Dataset entries
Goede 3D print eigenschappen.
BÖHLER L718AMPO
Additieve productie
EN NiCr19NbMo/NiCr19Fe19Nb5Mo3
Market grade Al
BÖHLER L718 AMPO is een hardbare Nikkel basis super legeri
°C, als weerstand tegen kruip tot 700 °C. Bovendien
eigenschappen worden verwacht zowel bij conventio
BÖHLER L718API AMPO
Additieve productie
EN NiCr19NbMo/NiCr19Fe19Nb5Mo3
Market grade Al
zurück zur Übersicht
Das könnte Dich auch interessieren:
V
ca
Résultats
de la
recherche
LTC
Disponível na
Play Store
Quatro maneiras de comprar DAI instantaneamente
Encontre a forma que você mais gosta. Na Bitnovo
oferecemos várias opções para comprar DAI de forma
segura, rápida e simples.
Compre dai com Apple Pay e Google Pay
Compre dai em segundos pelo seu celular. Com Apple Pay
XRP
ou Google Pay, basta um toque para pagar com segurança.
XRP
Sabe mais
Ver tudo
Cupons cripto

Prompt
Every line of the data above belongs in the answer, unchanged.

Expected answer
Goede 3D print eigenschappen.
BÖHLER L718AMPO
Additieve productie
EN NiCr19NbMo/NiCr19Fe19Nb5Mo3
Market grade Al
BÖHLER L718 AMPO is een hardbare Nikkel basis super legeri
°C, als weerstand tegen kruip tot 700 °C. Bovendien
eigenschappen worden verwacht zowel bij conventio
BÖHLER L718API AMPO
Additieve productie
EN NiCr19NbMo/NiCr19Fe19Nb5Mo3
Market grade Al
zurück zur Übersicht
Das könnte Dich auch interessieren:
V
ca
Résultats
de la
recherche
LTC
Disponível na
Play Store
Quatro maneiras de comprar DAI instantaneamente
Encontre a forma que você mais gosta. Na Bitnovo
oferecemos várias opções para comprar DAI de forma
segura, rápida e simples.
Compre dai com Apple Pay e Google Pay
Compre dai em segundos pelo seu celular. Com Apple Pay
XRP
ou Google Pay, basta um toque para pagar com segurança.
XRP
Sabe mais
Ver tudo
Cupons cripto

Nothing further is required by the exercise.